This exercise asks for every line of the material that contains the word "make".

——

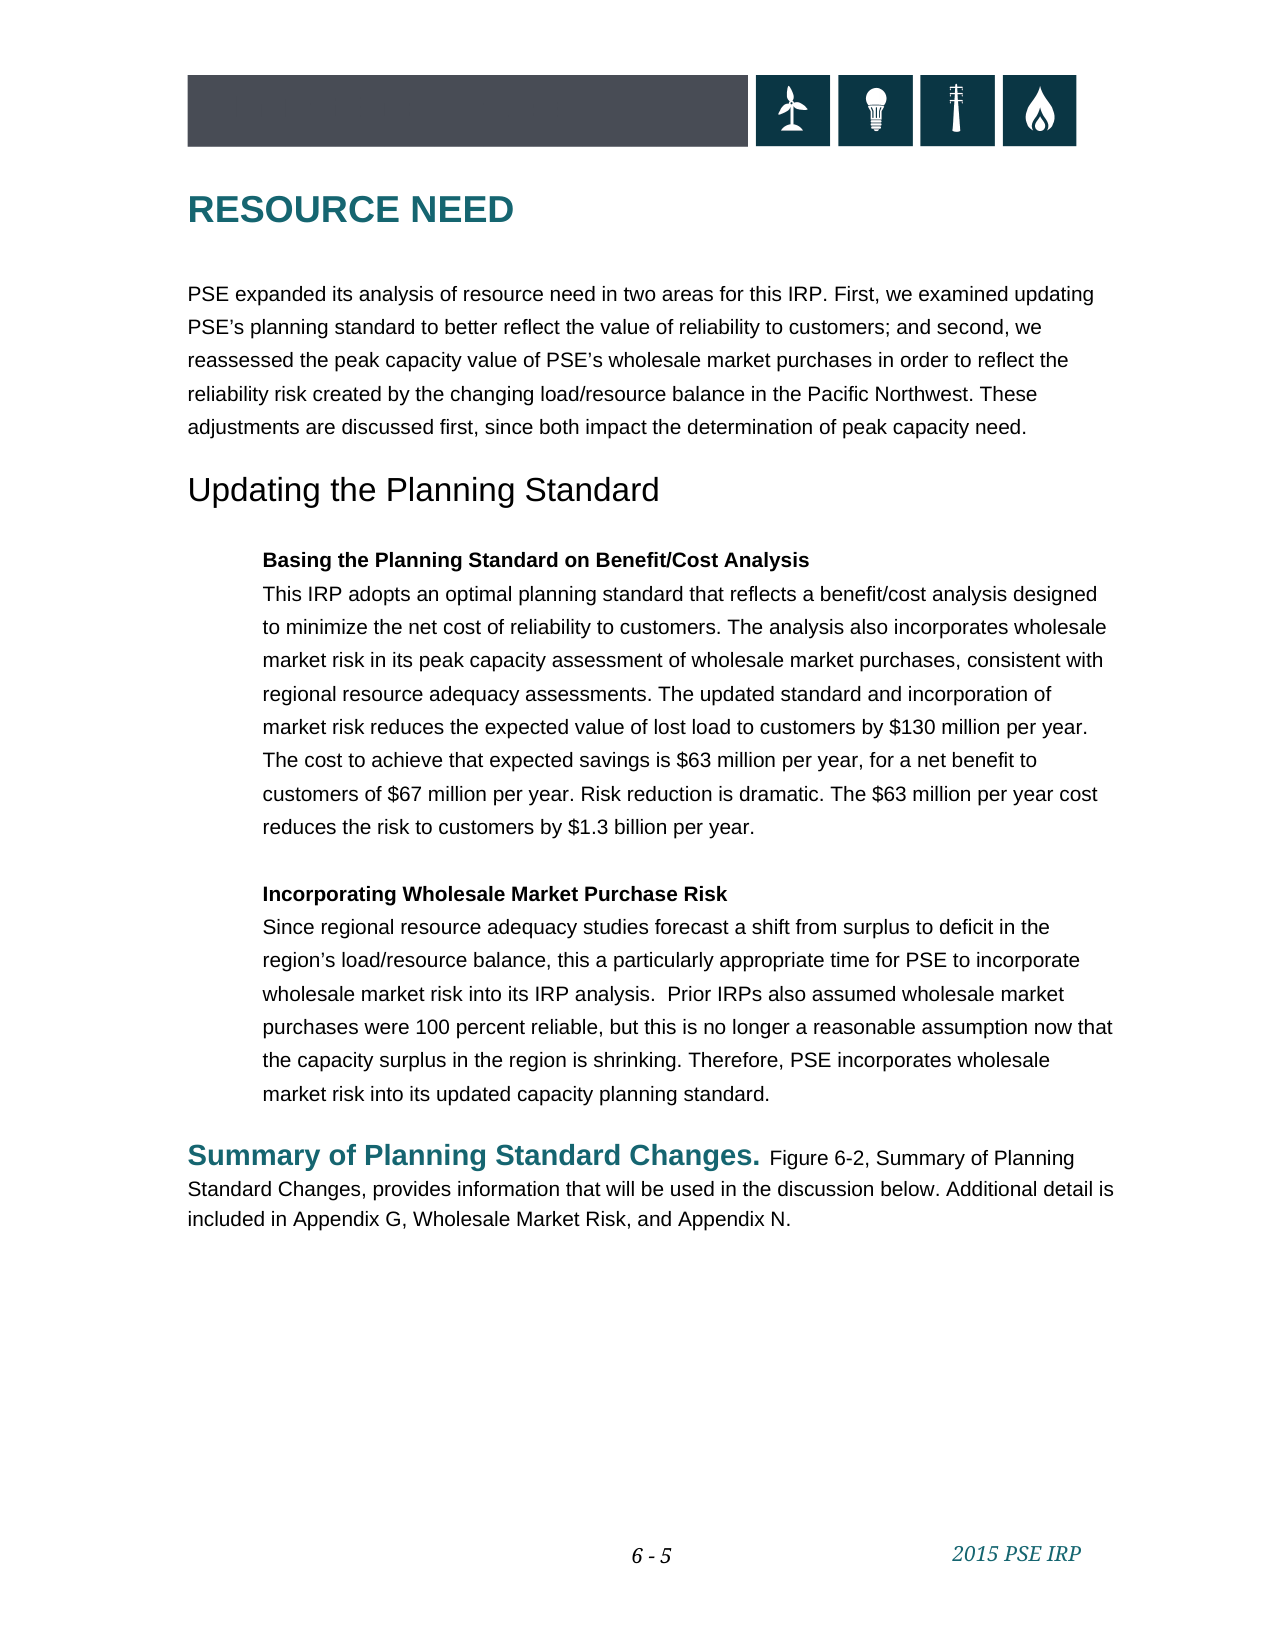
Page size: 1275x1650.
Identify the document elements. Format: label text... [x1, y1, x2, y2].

text PSE expanded its analysis of resource need in two areas for this IRP. First, we examined updating PSE’s planning standard to better reflect the value of reliability to customers; and second, we reassessed the peak capacity value of PSE’s wholesale market purchases in order to reflect the reliability risk created by the changing load/resource balance in the Pacific Northwest. These adjustments are discussed first, since both impact the determination of peak capacity need. [187, 274, 1116, 441]
text Incorporating Wholesale Market Purchase Risk [262, 874, 1116, 908]
text Updating the Planning Standard [187, 474, 1116, 508]
text Resource Need [187, 187, 1116, 231]
text Since regional resource adequacy studies forecast a shift from surplus to deficit in the region’s load/resource balance, this a particularly appropriate time for PSE to incorporate wholesale market risk into its IRP analysis. Prior IRPs also assumed wholesale market purchases were 100 percent reliable, but this is no longer a reasonable assumption now that the capacity surplus in the region is shrinking. Therefore, PSE incorporates wholesale market risk into its updated capacity planning standard. [262, 908, 1116, 1108]
text Basing the Planning Standard on Benefit/Cost Analysis [262, 541, 1116, 574]
text This IRP adopts an optimal planning standard that reflects a benefit/cost analysis designed to minimize the net cost of reliability to customers. The analysis also incorporates wholesale market risk in its peak capacity assessment of wholesale market purchases, consistent with regional resource adequacy assessments. The updated standard and incorporation of market risk reduces the expected value of lost load to customers by $130 million per year. The cost to achieve that expected savings is $63 million per year, for a net benefit to customers of $67 million per year. Risk reduction is dramatic. The $63 million per year cost reduces the risk to customers by $1.3 billion per year. [262, 574, 1116, 841]
picture [187, 75, 1077, 149]
title Summary of Planning Standard Changes. Figure 6-2, Summary of Planning Standard Changes, provides information that will be used in the discussion below. Additional detail is included in Appendix G, Wholesale Market Risk, and Appendix N. [187, 1138, 1116, 1231]
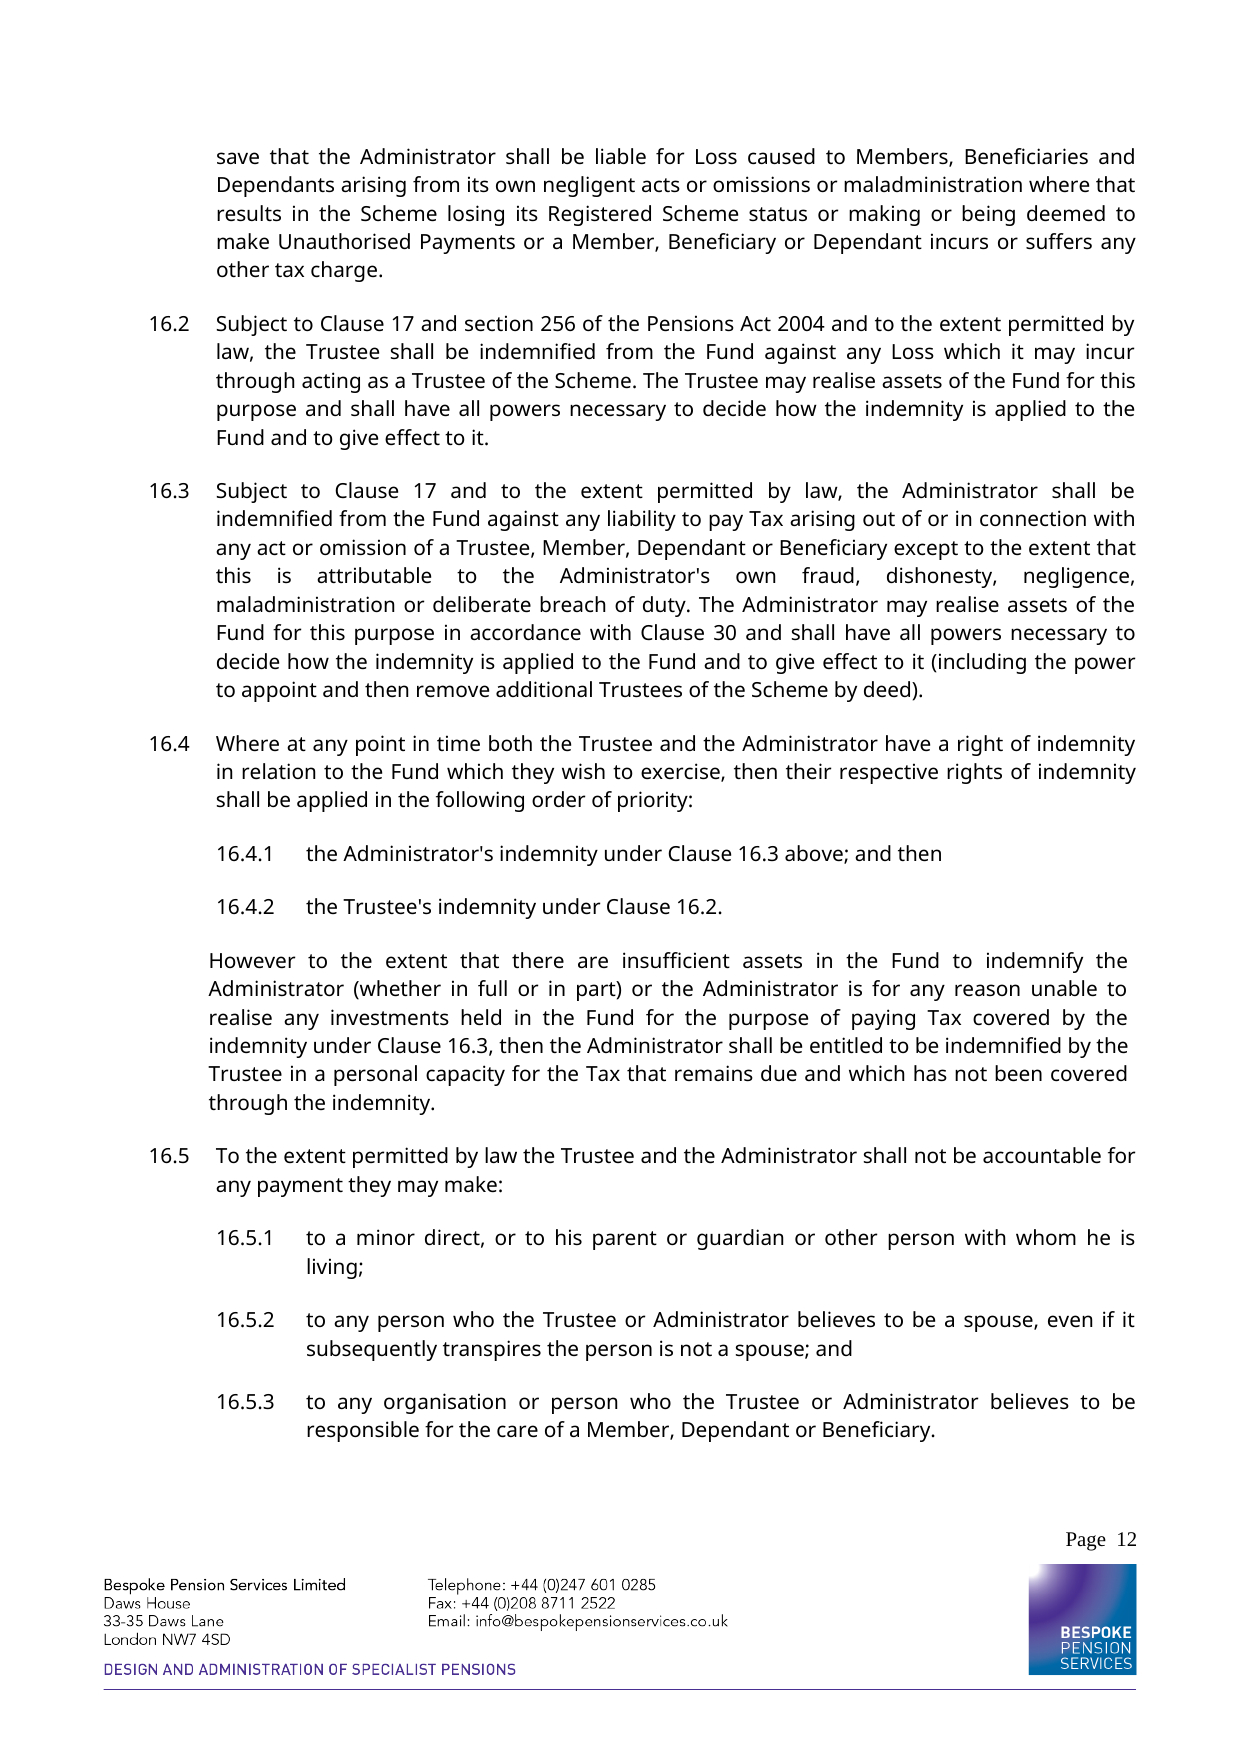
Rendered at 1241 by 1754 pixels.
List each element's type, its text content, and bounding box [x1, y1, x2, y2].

text to any organisation or person who the Trustee or Administrator believes to be responsible for the care of a Member, Dependant or Beneficiary. [216, 1387, 1137, 1444]
text To the extent permitted by law the Trustee and the Administrator shall not be accountable for any payment they may make: [148, 1141, 1137, 1198]
text Subject to Clause 17 and to the extent permitted by law, the Administrator shall be indemnified from the Fund against any liability to pay Tax arising out of or in connection with any act or omission of a Trustee, Member, Dependant or Beneficiary except to the extent that this is attributable to the Administrator's own fraud, dishonesty, negligence, maladministration or deliberate breach of duty. The Administrator may realise assets of the Fund for this purpose in accordance with Clause 30 and shall have all powers necessary to decide how the indemnity is applied to the Fund and to give effect to it (including the power to appoint and then remove additional Trustees of the Scheme by deed). [148, 476, 1137, 704]
text Where at any point in time both the Trustee and the Administrator have a right of indemnity in relation to the Fund which they wish to exercise, then their respective rights of indemnity shall be applied in the following order of priority: [148, 729, 1137, 814]
picture [103, 1564, 1137, 1698]
text Subject to Clause 17 and section 256 of the Pensions Act 2004 and to the extent permitted by law, the Trustee shall be indemnified from the Fund against any Loss which it may incur through acting as a Trustee of the Scheme. The Trustee may realise assets of the Fund for this purpose and shall have all powers necessary to decide how the indemnity is applied to the Fund and to give effect to it. [148, 309, 1137, 451]
text the Trustee's indemnity under Clause 16.2. [216, 892, 1137, 921]
text to any person who the Trustee or Administrator believes to be a spouse, even if it subsequently transpires the person is not a spouse; and [216, 1305, 1137, 1362]
text to a minor direct, or to his parent or guardian or other person with whom he is living; [216, 1223, 1137, 1280]
list However to the extent that there are insufficient assets in the Fund to indemnify the Administrator (whether in full or in part) or the Administrator is for any reason unable to realise any investments held in the Fund for the purpose of paying Tax covered by the indemnity under Clause 16.3, then the Administrator shall be entitled to be indemnified by the Trustee in a personal capacity for the Tax that remains due and which has not been covered through the indemnity. [208, 946, 1129, 1116]
list save that the Administrator shall be liable for Loss caused to Members, Beneficiaries and Dependants arising from its own negligent acts or omissions or maladministration where that results in the Scheme losing its Registered Scheme status or making or being deemed to make Unauthorised Payments or a Member, Beneficiary or Dependant incurs or suffers any other tax charge. [216, 142, 1137, 284]
text the Administrator's indemnity under Clause 16.3 above; and then [216, 839, 1137, 867]
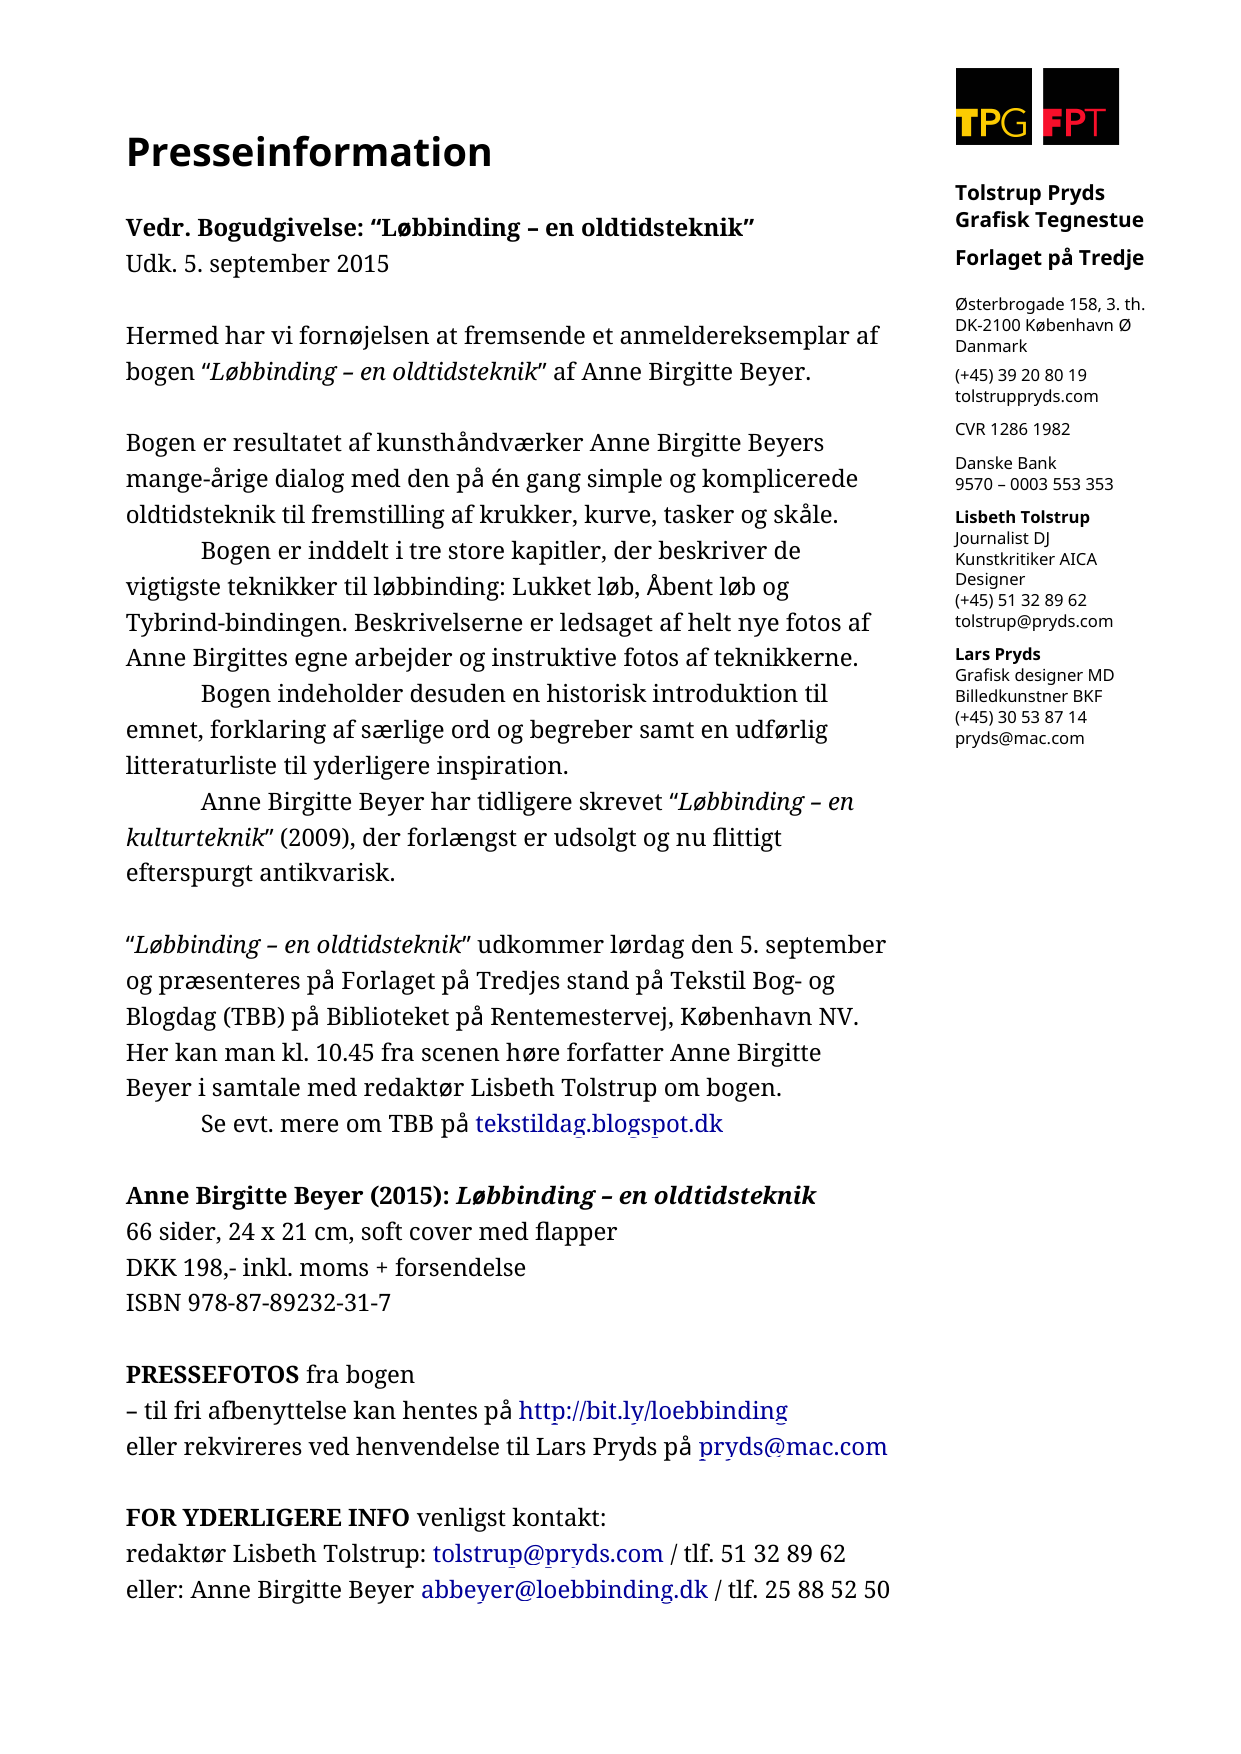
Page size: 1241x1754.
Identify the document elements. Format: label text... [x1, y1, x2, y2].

text FOR YDERLIGERE INFO venligst kontakt: [126, 1501, 893, 1534]
text DKK 198,- inkl. moms + forsendelse [126, 1250, 893, 1283]
text Bogen er resultatet af kunsthåndværker Anne Birgitte Beyers mange-årige dialog med den på én gang simple og komplicerede oldtidsteknik til fremstilling af krukker, kurve, tasker og skåle. [126, 426, 893, 530]
text 66 sider, 24 x 21 cm, soft cover med flapper [126, 1214, 893, 1247]
text Vedr. Bogudgivelse: “Løbbinding – en oldtidsteknik” [126, 211, 893, 244]
text PRESSEFOTOS fra bogen [126, 1358, 893, 1390]
text redaktør Lisbeth Tolstrup: tolstrup@pryds.com / tlf. 51 32 89 62 [126, 1537, 893, 1569]
text Bogen er inddelt i tre store kapitler, der beskriver de vigtigste teknikker til løbbinding: Lukket løb, Åbent løb og Tybrind-bindingen. Beskrivelserne er ledsaget af helt nye fotos af Anne Birgittes egne arbejder og instruktive fotos af teknikkerne. [126, 534, 893, 674]
text “Løbbinding – en oldtidsteknik” udkommer lørdag den 5. september og præsenteres på Forlaget på Tredjes stand på Tekstil Bog- og Blogdag (TBB) på Biblioteket på Rentemestervej, København NV. Her kan man kl. 10.45 fra scenen høre forfatter Anne Birgitte Beyer i samtale med redaktør Lisbeth Tolstrup om bogen. [126, 928, 893, 1104]
text Bogen indeholder desuden en historisk introduktion til emnet, forklaring af særlige ord og begreber samt en udførlig litteraturliste til yderligere inspiration. [126, 677, 893, 781]
text Se evt. mere om TBB på tekstildag.blogspot.dk [126, 1107, 893, 1139]
text eller rekvireres ved henvendelse til Lars Pryds på pryds@mac.com [126, 1429, 893, 1462]
text Anne Birgitte Beyer (2015): Løbbinding – en oldtidsteknik [126, 1179, 893, 1211]
text ISBN 978-87-89232-31-7 [126, 1286, 893, 1319]
text Udk. 5. september 2015 [126, 247, 893, 279]
text Anne Birgitte Beyer har tidligere skrevet “Løbbinding – en kulturteknik” (2009), der forlængst er udsolgt og nu flittigt efterspurgt antikvarisk. [126, 784, 893, 889]
text Presseinformation [126, 124, 893, 178]
text eller: Anne Birgitte Beyer abbeyer@loebbinding.dk / tlf. 25 88 52 50 [126, 1573, 893, 1605]
picture [956, 68, 1120, 145]
text Hermed har vi fornøjelsen at fremsende et anmeldereksemplar af bogen “Løbbinding – en oldtidsteknik” af Anne Birgitte Beyer. [126, 319, 893, 387]
text – til fri afbenyttelse kan hentes på http://bit.ly/loebbinding [126, 1394, 893, 1426]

——

## ANSWER SPACE
text To the extent permitted by law the Trustee and the Administrator shall not be accountable for any payment they may make: [148, 1141, 1137, 1198]
list save that the Administrator shall be liable for Loss caused to Members, Beneficiaries and Dependants arising from its own negligent acts or omissions or maladministration where that results in the Scheme losing its Registered Scheme status or making or being deemed to make Unauthorised Payments or a Member, Beneficiary or Dependant incurs or suffers any other tax charge. [216, 142, 1137, 284]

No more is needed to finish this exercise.